Named joint coordinates
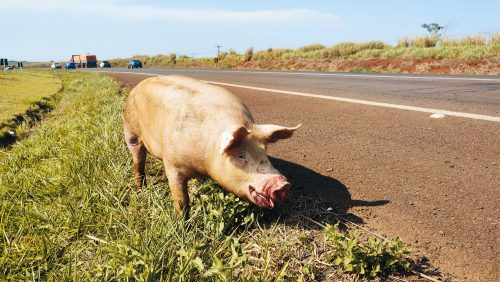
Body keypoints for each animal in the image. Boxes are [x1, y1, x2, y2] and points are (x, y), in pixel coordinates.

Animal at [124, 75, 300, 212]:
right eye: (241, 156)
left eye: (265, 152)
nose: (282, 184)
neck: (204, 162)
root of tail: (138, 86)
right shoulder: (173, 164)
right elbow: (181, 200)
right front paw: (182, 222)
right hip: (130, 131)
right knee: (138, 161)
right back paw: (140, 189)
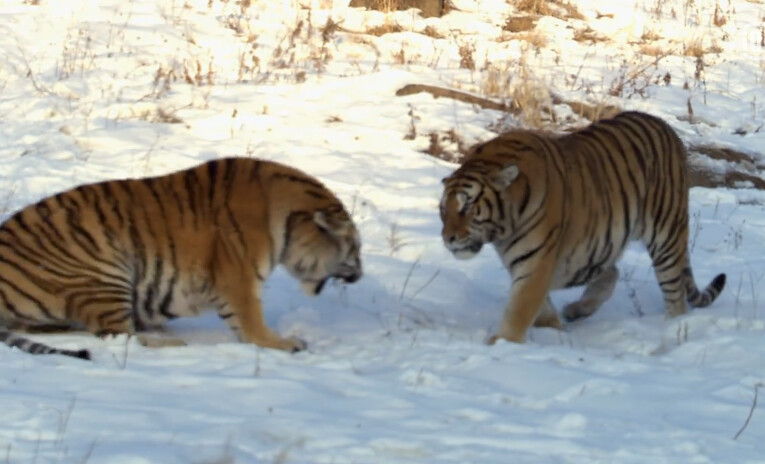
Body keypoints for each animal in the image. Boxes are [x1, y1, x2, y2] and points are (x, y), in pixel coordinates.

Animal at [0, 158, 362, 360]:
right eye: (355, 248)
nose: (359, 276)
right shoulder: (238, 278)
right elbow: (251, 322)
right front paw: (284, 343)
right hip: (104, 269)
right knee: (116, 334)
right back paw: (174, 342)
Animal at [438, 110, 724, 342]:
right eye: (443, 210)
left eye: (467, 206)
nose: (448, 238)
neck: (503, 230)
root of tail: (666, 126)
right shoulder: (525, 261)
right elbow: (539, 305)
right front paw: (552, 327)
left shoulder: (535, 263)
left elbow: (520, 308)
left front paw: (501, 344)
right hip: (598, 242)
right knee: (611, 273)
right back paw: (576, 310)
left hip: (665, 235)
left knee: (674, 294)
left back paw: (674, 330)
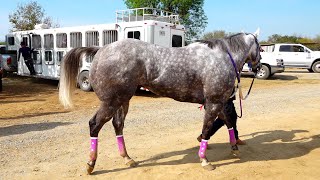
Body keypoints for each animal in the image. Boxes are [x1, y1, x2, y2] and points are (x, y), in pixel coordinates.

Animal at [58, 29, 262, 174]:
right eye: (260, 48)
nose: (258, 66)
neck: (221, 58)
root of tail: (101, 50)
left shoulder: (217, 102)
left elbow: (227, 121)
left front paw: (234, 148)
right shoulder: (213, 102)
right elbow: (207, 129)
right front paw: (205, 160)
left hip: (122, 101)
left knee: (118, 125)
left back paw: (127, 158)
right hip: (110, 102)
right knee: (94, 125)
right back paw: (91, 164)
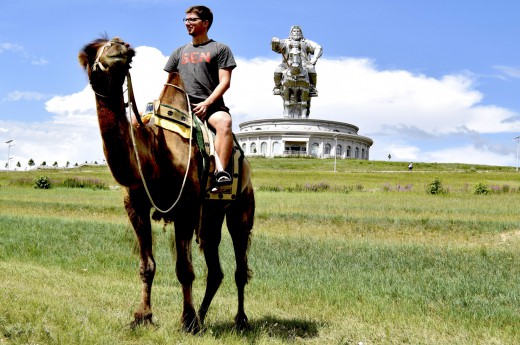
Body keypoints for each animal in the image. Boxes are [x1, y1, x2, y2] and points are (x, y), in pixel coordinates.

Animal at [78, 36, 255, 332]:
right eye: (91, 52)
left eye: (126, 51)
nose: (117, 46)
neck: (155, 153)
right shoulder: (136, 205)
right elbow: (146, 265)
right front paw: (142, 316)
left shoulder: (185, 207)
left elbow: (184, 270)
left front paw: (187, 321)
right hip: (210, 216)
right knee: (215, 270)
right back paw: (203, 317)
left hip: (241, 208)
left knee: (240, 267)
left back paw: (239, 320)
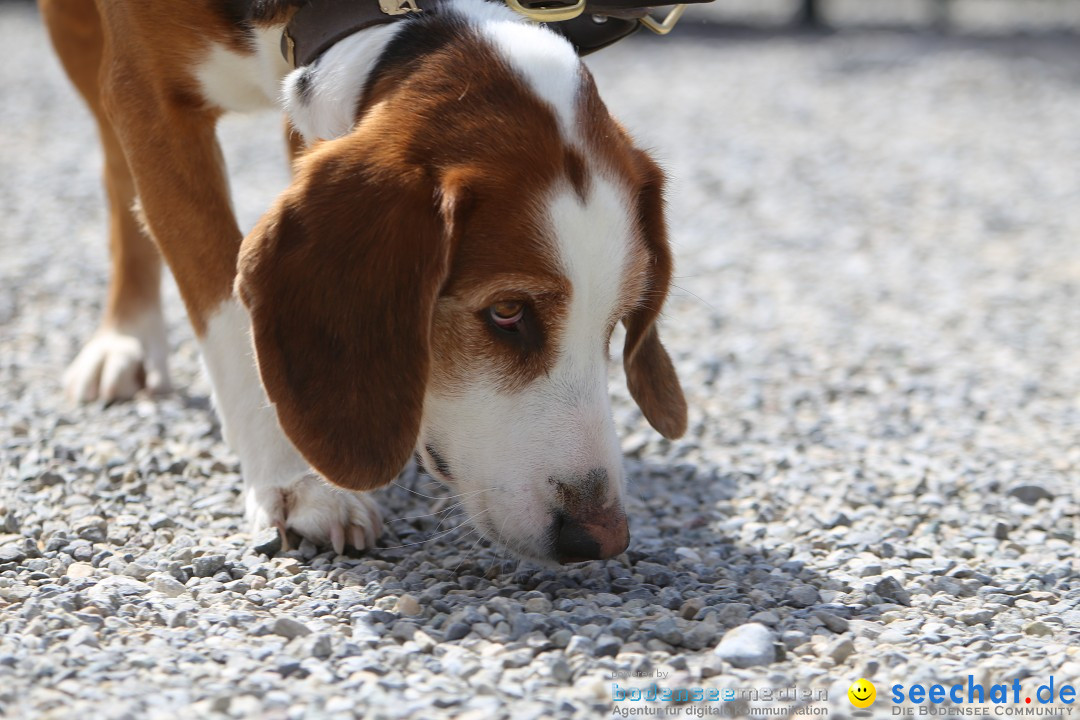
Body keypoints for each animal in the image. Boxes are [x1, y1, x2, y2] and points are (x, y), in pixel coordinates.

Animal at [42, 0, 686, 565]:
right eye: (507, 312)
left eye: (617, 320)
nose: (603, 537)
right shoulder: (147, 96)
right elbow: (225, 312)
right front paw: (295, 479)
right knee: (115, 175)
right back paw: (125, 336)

Try it: Every entry, word for word, should be given again; the pictures are not part of the copy.

Answer below:
Body keypoints for each animal in the image. Boxes are [x1, y1, x2, y2] and points are (x, y), in pixel coordinates.

Animal at [124, 75, 300, 212]:
right eye: (241, 156)
left eye: (265, 152)
nose: (282, 184)
neck: (204, 162)
root of tail: (138, 86)
right shoulder: (173, 164)
right elbow: (181, 200)
right front paw: (182, 222)
right hip: (130, 131)
right knee: (138, 161)
right back paw: (140, 189)
Body keypoints for each animal in the image. Boxes are [x1, y1, x2, y2] and points are (x, y), in pixel coordinates.

Animal at [0, 158, 362, 360]:
right eye: (355, 248)
nose: (359, 276)
right shoulder: (238, 278)
right elbow: (251, 322)
right front paw: (284, 343)
right hip: (104, 269)
right knee: (116, 334)
right back paw: (174, 342)
Animal at [438, 110, 724, 342]:
right eye: (443, 210)
left eye: (467, 206)
nose: (448, 238)
neck: (503, 230)
root of tail: (666, 126)
right shoulder: (525, 261)
right elbow: (539, 305)
right front paw: (552, 327)
left shoulder: (535, 263)
left elbow: (520, 308)
left front paw: (501, 344)
right hip: (598, 242)
right knee: (611, 273)
right back paw: (576, 310)
left hip: (665, 235)
left knee: (674, 294)
left back paw: (674, 330)
Body keypoints for each animal in the image. Boxes are [x1, y1, x2, y2] and points are (x, y), in pixel coordinates.

Animal at [58, 29, 262, 174]:
right eye: (260, 48)
nose: (258, 66)
neck: (221, 58)
root of tail: (101, 50)
left shoulder: (217, 102)
left elbow: (227, 121)
left front paw: (234, 148)
right shoulder: (213, 102)
right elbow: (207, 129)
right front paw: (205, 160)
left hip: (122, 101)
left knee: (118, 125)
left back paw: (127, 158)
right hip: (110, 102)
right knee: (94, 125)
right back paw: (91, 164)
Body keypoints for each animal in the image. Boxes are [x1, y1, x2, y2] and points are (x, y), in pixel coordinates.

Animal at [78, 36, 255, 332]:
right eye: (91, 52)
left eye: (126, 51)
nose: (117, 46)
neck: (155, 153)
right shoulder: (136, 205)
right elbow: (146, 265)
right front paw: (142, 316)
left shoulder: (185, 207)
left elbow: (184, 270)
left front paw: (187, 321)
right hip: (210, 216)
right knee: (215, 270)
right back paw: (203, 317)
left hip: (241, 208)
left knee: (240, 267)
left back paw: (239, 320)
Body keypoints for each animal in the image. Boxes are [x1, y1, x2, y2] and points are (x, y), in pixel coordinates.

Animal at [42, 0, 686, 565]:
right eye: (507, 312)
left eye: (617, 320)
nose: (603, 537)
right shoulder: (147, 96)
right elbow: (225, 312)
right front paw: (295, 479)
right knee: (115, 175)
right back paw: (125, 336)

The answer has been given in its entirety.